L’ANNIVERSAIRE

Article publié dans la Lettre n° 357
du 23 septembre 2013


L’ANNIVERSAIRE de Harold Pinter. Traduction Éric Kahane. Mise en scène Claude Mouriéras avec Cécile Brune, Éric Génovèse, Nicolas Lormeau, Nâzim Boudjenah, Jérémy Lopez, Marion Malenfant.
Dans leur pension de famille officiellement inscrite dans les registres, Meg et Peter Boles n’ont qu’un seul client, Stanley Webber, dont ils s’occupent avec soin. Si ce travail est affecté à Meg, Peter installe les chaises sur la plage pour le confort des vacanciers. Ils ne savent pas grand-chose de leur pensionnaire qu’ils ont pris en affection, si ce n’est qu’il jouait autrefois du piano. Pourquoi a-t-il échoué là? Nul ne le sait. Stanley est un être taciturne et pas très sympathique qui répugne à se lever et ne se prive pas de tout critiquer. C’est son anniversaire. Les Boles aidés de Lulu, une jeune fille du voisinage, sont en train d’organiser la soirée, lorsque surviennent deux inconnus. Nat Goldberg et Seamus McCann demandent une chambre. D’autres questions se posent. Que viennent-ils faire là ? Connaissent-ils Stanley ? Ont-ils un compte à régler avec lui?
À mesure que les heures s’écoulent, ces questions deviennent superflues. La tension qui monte entre les personnages suffit. Stanley, plutôt agressif et méprisant avec les Boles, perd de sa superbe avec l’arrivée de Goldberg et McCann. Il refuse tout d’abord de répondre à leurs questions et de leur obéir, tente de se rebiffer puis, assez vite, ne manifeste plus d’opposition, subissant des assauts de plus en plus rudes, jusqu’au renoncement et à la soumission. Au début, c’est Goldberg qui mène la danse. McCann, son homme de main, exécute les ordres. La soirée d’anniversaire, à laquelle Peter Boles n’assiste pas, tourne au jeu macabre. Le lendemain, le rapport de force entre Goldberg et McCann n’est plus le même. Ce dernier a pris de l’ascendant. En voyant l’état de Stanley, Peter tente vaguement de s’interposer puis les laisse l’emmener. Après le départ des deux hommes et de leur victime dans une voiture qui les impressionne, les Boles reprennent leur petite vie comme si de rien n’était. Seule Lulu s’insurge avec impuissance de la manière dont Goldberg l’a traitée.

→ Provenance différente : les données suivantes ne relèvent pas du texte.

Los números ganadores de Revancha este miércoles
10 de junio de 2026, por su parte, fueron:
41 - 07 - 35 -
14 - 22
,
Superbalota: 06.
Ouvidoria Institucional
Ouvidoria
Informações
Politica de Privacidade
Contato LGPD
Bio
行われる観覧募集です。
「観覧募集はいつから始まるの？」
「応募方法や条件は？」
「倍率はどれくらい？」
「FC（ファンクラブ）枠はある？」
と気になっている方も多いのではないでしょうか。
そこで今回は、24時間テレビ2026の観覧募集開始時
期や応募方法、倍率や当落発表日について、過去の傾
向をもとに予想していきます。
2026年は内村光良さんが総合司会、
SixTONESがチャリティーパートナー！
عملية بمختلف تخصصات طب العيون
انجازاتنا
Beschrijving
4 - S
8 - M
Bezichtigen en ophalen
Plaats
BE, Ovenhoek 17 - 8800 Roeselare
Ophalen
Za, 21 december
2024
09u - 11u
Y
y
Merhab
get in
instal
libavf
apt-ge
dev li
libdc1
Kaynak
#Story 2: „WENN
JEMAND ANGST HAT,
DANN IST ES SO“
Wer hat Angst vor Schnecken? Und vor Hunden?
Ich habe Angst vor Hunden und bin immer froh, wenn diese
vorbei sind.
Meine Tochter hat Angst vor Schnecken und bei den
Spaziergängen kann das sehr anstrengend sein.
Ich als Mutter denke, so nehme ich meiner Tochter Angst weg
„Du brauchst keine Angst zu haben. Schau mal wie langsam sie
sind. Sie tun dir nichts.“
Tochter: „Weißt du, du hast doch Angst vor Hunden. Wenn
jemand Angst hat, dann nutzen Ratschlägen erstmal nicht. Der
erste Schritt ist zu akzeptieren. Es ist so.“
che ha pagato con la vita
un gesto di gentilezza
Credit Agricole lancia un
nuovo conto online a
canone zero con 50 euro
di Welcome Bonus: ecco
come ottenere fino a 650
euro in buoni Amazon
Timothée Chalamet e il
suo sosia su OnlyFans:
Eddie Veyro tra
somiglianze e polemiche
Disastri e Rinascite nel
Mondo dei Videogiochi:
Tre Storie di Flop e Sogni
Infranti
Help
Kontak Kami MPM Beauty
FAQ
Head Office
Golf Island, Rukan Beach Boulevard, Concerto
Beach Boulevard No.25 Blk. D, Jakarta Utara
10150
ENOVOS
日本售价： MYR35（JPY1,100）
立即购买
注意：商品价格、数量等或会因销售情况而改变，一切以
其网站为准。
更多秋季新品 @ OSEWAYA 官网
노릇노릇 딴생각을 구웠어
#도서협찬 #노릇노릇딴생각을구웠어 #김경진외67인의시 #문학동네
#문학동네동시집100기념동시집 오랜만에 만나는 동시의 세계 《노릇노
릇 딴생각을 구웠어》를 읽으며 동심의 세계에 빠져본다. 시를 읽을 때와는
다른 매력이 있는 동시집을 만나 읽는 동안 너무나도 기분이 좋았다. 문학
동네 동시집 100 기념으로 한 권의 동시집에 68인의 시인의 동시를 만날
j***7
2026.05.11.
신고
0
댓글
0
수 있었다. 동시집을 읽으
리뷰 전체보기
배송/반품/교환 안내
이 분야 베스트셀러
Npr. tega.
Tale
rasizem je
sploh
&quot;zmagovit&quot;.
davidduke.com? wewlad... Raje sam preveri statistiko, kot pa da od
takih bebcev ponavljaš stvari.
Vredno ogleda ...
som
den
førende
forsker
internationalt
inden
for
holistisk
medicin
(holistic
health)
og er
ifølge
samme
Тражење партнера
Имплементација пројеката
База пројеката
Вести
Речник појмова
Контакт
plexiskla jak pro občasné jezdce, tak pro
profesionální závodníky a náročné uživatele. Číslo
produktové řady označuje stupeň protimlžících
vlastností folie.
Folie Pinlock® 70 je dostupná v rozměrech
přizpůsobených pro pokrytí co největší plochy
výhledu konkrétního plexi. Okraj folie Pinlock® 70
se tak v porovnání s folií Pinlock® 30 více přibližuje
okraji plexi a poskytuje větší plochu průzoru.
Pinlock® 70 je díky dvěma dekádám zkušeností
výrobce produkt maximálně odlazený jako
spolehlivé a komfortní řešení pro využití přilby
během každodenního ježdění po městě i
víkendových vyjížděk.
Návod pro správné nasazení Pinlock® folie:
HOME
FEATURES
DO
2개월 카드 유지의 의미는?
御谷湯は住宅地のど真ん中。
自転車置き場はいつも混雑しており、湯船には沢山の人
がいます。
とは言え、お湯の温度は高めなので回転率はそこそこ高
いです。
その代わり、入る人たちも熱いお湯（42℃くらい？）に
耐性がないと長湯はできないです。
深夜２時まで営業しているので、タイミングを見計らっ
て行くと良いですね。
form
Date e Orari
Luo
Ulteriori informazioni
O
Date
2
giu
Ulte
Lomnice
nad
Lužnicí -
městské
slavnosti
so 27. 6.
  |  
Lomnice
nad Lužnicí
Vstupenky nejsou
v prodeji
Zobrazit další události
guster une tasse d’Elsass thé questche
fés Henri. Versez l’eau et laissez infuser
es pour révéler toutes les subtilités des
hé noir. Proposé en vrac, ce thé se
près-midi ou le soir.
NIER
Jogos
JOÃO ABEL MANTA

Harold Pinter explique dans sa conférence au Nobel 2005 : « Dans ma pièce l’Anniversaire, il me semble que je lance des pistes d’interprétation très diverses, les laissant opérer dans une épaisse forêt de possibles avant de me concentrer, au final, sur un acte de soumission ».
Cette deuxième pièce de l’auteur, écrite en 1958, très représentative de son œuvre qualifiée de « théâtre de la menace », permet à tout metteur en scène d’en offrir une vision personnelle. Claude Mouriéras ne fait pas exception. L’idiosyncrasie des personnages l’invite à une métaphore. Toute démocratie peut tomber un jour dans l’autoritarisme. Dans tout citoyen se terrent le traitre, le lâche, le bourreau et la victime. Les personnages de Pinter les illustrent parfaitement. Il y a une part de médiocrité chez Stanley, une part de lâcheté chez les Boles, une part de fragilité chez les deux bourreaux. Les bourreaux exécutent, ils ne savent pas ce qu’ils cherchent. Dans El Cuaderno de Maya, la romancière chilienne Isabel Allende écrit à propos de la répression consécutive au coup d’état du 11 septembre 1973 : « Ce n’étaient pas des interrogatoires, c’étaient des châtiments pour établir un régime oppressif et écraser dans l’œuf la moindre velléité de résistance de la part de la population». Personne ne peut rester indifférent face à la puissance dégagée par la mise en scène et à la fulgurante interprétation des comédiens. Théâtre du Vieux-Colombier 6e.